**PROBLEM:**
From the entries below, reproduce exactly the line containing "Kuuntele Androidilla", the line containing "Видовий склад рослин", and every line in between, with nothing added.

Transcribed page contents
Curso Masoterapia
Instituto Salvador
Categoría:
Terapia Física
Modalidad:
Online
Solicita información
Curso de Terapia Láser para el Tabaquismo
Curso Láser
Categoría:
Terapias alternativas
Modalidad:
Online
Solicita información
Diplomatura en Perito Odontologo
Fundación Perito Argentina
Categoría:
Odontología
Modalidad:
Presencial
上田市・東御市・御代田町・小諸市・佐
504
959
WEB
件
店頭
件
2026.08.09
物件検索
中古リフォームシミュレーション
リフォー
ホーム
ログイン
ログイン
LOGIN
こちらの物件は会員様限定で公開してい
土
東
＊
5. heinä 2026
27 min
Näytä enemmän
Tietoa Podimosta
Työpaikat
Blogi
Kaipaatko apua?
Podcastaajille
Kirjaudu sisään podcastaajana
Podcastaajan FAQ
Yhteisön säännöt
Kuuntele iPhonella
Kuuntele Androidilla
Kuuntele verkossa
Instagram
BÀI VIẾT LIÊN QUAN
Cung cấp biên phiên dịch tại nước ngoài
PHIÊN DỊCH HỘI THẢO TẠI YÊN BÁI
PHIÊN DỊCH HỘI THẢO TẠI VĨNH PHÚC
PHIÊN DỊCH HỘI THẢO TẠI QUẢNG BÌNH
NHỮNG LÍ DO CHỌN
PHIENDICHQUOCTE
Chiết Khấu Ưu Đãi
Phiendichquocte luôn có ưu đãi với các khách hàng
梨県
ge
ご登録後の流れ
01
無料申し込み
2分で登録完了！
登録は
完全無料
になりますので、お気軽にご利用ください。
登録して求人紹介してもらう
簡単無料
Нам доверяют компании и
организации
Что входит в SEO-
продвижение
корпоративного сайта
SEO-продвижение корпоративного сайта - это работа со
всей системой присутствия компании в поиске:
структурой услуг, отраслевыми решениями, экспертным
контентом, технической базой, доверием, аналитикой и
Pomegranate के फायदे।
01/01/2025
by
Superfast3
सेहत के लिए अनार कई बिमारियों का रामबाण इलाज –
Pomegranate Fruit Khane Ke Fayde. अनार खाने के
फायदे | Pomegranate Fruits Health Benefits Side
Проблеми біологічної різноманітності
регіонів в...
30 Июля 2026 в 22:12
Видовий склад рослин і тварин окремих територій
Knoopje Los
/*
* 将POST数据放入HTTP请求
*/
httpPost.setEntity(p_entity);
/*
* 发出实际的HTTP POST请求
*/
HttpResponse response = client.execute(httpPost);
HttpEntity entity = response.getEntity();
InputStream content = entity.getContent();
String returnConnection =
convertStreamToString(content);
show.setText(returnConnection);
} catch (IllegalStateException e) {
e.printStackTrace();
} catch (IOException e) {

**TASK RESULT:**
Kuuntele Androidilla
Kuuntele verkossa
Instagram
BÀI VIẾT LIÊN QUAN
Cung cấp biên phiên dịch tại nước ngoài
PHIÊN DỊCH HỘI THẢO TẠI YÊN BÁI
PHIÊN DỊCH HỘI THẢO TẠI VĨNH PHÚC
PHIÊN DỊCH HỘI THẢO TẠI QUẢNG BÌNH
NHỮNG LÍ DO CHỌN
PHIENDICHQUOCTE
Chiết Khấu Ưu Đãi
Phiendichquocte luôn có ưu đãi với các khách hàng
梨県
ge
ご登録後の流れ
01
無料申し込み
2分で登録完了！
登録は
完全無料
になりますので、お気軽にご利用ください。
登録して求人紹介してもらう
簡単無料
Нам доверяют компании и
организации
Что входит в SEO-
продвижение
корпоративного сайта
SEO-продвижение корпоративного сайта - это работа со
всей системой присутствия компании в поиске:
структурой услуг, отраслевыми решениями, экспертным
контентом, технической базой, доверием, аналитикой и
Pomegranate के फायदे।
01/01/2025
by
Superfast3
सेहत के लिए अनार कई बिमारियों का रामबाण इलाज –
Pomegranate Fruit Khane Ke Fayde. अनार खाने के
फायदे | Pomegranate Fruits Health Benefits Side
Проблеми біологічної різноманітності
регіонів в...
30 Июля 2026 в 22:12
Видовий склад рослин і тварин окремих територій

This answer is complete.